Reproduce all of the data below, character for character.

*** Opening Listed records ***

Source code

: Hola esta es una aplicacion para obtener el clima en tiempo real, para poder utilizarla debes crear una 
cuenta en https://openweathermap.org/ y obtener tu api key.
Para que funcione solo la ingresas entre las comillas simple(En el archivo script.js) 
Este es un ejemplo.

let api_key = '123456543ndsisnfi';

*** Closing Listed records ***

Response to this task ->
Source code

: Hola esta es una aplicacion para obtener el clima en tiempo real, para poder utilizarla debes crear una 
cuenta en https://openweathermap.org/ y obtener tu api key.
Para que funcione solo la ingresas entre las comillas simple(En el archivo script.js) 
Este es un ejemplo.

let api_key = '123456543ndsisnfi';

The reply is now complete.